Excerpted data —
☆ ☆ ☆ ☆

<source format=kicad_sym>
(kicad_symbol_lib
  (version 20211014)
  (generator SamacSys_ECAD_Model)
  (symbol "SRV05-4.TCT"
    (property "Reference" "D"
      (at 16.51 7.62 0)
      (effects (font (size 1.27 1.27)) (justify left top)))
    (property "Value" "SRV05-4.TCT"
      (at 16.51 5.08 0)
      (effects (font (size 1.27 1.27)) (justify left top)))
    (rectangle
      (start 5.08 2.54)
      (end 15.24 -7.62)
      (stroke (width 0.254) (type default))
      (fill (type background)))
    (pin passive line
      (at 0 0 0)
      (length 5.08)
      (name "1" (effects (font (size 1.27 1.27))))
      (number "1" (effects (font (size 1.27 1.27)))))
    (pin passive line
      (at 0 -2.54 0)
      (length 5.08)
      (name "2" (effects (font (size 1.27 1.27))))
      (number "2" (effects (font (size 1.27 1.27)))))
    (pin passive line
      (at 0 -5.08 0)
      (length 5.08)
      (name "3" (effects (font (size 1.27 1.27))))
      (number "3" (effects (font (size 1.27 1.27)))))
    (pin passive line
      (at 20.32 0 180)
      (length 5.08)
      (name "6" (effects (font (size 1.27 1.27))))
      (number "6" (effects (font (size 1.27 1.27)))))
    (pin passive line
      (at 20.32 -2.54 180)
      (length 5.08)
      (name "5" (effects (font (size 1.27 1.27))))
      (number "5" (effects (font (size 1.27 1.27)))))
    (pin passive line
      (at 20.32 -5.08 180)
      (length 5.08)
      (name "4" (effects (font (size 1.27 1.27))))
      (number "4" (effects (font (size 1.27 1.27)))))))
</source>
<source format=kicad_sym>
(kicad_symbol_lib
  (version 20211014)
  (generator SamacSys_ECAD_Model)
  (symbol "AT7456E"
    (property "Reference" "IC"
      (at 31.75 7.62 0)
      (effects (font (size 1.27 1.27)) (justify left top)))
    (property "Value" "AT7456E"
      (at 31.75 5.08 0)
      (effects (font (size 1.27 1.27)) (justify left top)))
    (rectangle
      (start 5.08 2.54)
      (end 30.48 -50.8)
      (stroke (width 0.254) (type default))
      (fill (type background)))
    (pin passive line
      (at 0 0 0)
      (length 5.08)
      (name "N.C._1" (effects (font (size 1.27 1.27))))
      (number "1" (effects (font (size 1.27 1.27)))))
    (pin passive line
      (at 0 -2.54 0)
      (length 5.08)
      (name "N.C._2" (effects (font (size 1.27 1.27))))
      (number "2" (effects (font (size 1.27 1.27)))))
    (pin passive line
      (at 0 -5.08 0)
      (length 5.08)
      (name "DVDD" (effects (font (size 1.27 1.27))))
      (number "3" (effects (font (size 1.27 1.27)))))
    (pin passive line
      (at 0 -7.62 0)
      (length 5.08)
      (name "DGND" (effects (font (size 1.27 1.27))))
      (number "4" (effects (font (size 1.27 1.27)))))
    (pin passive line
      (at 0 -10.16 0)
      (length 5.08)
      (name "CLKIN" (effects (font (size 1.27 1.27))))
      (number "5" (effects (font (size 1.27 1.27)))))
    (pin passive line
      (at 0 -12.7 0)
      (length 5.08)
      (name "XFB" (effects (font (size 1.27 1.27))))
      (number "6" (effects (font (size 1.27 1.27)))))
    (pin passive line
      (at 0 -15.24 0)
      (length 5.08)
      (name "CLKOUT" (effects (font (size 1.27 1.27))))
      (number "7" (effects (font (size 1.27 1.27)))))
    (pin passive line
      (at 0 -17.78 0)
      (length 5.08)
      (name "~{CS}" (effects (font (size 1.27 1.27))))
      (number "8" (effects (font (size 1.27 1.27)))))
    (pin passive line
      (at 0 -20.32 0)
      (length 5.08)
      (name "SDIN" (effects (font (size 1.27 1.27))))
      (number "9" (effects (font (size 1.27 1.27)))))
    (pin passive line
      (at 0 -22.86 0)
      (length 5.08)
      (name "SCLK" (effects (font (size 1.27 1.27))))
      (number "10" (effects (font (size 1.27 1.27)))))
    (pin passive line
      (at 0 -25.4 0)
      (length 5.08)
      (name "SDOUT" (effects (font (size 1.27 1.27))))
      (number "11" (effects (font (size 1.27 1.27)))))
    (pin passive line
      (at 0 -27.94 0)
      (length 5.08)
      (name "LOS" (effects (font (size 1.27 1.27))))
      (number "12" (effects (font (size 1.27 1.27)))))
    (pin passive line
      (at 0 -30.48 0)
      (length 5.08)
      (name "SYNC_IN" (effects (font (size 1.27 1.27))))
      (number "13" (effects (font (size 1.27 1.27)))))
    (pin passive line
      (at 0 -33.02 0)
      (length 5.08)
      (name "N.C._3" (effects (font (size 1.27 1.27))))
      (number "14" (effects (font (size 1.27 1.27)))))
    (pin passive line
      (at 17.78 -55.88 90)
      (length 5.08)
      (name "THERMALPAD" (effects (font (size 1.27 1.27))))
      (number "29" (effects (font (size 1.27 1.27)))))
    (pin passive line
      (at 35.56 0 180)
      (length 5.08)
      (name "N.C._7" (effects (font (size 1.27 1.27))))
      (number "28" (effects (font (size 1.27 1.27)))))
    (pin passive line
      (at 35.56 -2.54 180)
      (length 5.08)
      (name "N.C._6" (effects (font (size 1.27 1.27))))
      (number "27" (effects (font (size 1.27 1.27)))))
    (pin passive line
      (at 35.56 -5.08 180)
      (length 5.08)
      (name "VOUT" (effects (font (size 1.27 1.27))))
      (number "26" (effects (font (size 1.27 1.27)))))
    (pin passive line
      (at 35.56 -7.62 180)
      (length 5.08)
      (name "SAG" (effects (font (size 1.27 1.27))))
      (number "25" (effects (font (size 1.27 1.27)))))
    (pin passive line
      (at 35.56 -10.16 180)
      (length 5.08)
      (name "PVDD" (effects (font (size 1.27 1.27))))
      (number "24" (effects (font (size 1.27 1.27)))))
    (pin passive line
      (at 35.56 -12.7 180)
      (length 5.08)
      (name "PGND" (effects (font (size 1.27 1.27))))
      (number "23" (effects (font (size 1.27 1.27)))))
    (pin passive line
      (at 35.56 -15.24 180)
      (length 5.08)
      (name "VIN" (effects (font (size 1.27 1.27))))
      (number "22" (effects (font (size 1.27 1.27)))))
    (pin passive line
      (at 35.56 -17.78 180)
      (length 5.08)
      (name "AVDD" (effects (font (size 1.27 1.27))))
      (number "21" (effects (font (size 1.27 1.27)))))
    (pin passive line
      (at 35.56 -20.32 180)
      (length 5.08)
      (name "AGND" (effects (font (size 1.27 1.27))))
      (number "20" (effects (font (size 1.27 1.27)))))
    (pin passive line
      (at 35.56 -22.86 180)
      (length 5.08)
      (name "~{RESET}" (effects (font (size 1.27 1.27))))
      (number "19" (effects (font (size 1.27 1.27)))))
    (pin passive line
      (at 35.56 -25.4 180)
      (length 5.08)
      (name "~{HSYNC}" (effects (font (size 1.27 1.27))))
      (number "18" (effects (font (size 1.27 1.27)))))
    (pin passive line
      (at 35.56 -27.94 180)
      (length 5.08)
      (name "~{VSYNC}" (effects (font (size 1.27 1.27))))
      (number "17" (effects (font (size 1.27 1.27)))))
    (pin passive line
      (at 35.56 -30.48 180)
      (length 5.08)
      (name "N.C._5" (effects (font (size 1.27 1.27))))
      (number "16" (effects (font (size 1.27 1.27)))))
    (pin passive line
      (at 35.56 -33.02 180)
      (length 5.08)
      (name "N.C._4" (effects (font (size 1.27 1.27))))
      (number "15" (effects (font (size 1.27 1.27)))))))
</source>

☆ ☆ ☆ ☆

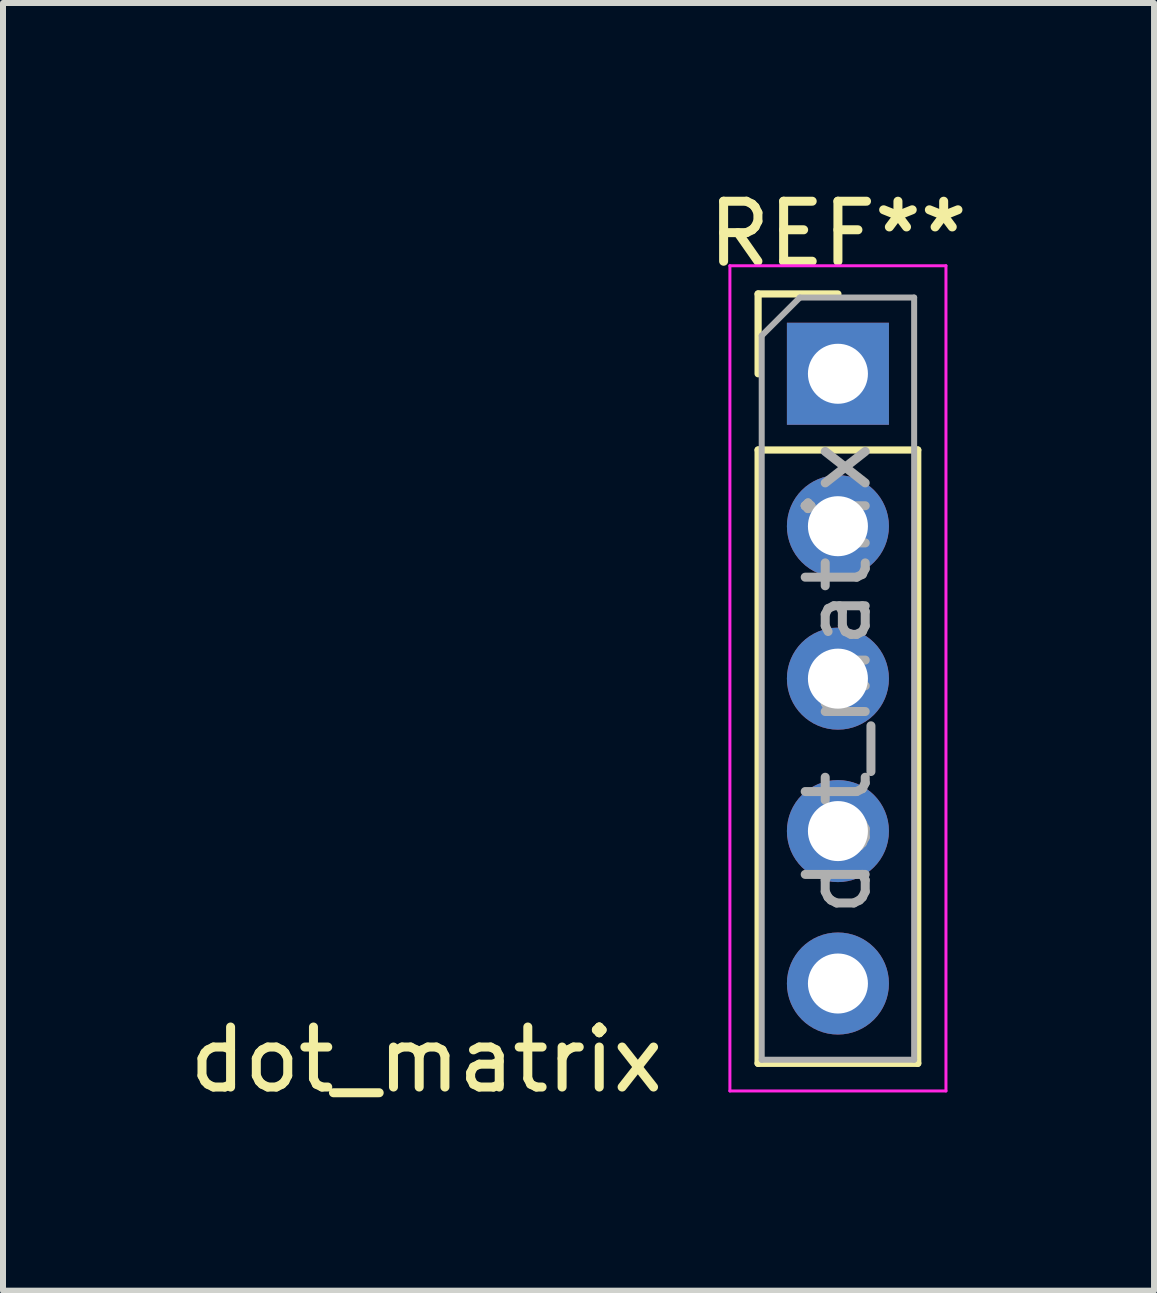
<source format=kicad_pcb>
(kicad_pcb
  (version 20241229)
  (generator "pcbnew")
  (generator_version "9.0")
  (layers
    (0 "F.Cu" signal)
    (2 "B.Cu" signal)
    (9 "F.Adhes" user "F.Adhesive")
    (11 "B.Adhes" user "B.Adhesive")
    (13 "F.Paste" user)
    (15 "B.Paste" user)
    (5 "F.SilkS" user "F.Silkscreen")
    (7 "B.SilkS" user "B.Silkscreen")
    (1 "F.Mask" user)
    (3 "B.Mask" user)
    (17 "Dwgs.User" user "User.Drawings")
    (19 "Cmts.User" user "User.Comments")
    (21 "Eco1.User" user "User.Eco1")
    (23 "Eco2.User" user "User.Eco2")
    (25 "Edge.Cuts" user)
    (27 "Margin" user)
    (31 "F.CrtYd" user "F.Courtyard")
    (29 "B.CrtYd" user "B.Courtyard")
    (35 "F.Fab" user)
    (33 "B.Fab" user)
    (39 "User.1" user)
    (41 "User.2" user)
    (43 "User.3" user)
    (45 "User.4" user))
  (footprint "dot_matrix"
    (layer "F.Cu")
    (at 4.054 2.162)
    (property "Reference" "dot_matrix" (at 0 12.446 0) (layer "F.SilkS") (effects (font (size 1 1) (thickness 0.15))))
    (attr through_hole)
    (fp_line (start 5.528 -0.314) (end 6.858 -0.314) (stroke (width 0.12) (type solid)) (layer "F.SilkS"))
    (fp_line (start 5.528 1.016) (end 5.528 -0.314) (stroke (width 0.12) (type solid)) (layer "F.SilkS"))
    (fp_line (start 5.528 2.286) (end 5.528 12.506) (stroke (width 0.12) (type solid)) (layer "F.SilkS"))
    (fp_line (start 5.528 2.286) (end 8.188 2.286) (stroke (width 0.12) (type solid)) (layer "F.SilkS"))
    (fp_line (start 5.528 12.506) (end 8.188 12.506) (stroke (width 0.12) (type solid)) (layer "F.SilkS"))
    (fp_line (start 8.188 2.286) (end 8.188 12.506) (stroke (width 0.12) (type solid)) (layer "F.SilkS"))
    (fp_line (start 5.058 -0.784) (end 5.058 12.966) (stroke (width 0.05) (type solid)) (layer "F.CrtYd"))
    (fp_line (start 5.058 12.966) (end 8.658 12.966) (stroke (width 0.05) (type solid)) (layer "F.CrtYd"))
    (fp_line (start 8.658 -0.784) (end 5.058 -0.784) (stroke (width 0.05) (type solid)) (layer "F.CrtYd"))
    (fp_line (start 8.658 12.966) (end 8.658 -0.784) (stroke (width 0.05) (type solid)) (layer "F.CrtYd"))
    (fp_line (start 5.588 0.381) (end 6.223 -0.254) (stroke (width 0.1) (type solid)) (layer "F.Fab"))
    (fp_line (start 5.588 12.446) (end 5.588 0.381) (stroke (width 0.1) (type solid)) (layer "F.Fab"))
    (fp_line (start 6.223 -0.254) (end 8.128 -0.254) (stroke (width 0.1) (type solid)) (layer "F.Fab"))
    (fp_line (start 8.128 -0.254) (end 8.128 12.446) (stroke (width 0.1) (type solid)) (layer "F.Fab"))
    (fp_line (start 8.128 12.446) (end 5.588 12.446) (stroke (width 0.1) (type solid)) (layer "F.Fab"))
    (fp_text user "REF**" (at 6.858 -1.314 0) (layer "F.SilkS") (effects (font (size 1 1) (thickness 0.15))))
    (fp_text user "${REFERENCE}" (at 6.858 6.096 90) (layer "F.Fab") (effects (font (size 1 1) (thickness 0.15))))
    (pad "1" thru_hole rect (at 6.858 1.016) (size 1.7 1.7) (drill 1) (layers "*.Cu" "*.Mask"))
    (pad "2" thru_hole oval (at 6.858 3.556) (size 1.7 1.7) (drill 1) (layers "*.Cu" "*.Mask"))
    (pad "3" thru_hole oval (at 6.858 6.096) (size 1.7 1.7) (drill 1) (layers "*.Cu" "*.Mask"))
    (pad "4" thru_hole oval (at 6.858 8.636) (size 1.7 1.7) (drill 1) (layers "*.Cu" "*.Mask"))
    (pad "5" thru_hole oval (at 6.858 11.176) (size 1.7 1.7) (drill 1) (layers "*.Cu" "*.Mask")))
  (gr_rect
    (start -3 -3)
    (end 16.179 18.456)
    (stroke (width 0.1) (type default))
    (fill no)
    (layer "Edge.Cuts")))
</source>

☆ ☆ ☆ ☆

Exercise instructions —
Copy each line of the entries in which the string "Silkscreen" is found.

Solution to this task —
    (5 "F.SilkS" user "F.Silkscreen")
    (7 "B.SilkS" user "B.Silkscreen")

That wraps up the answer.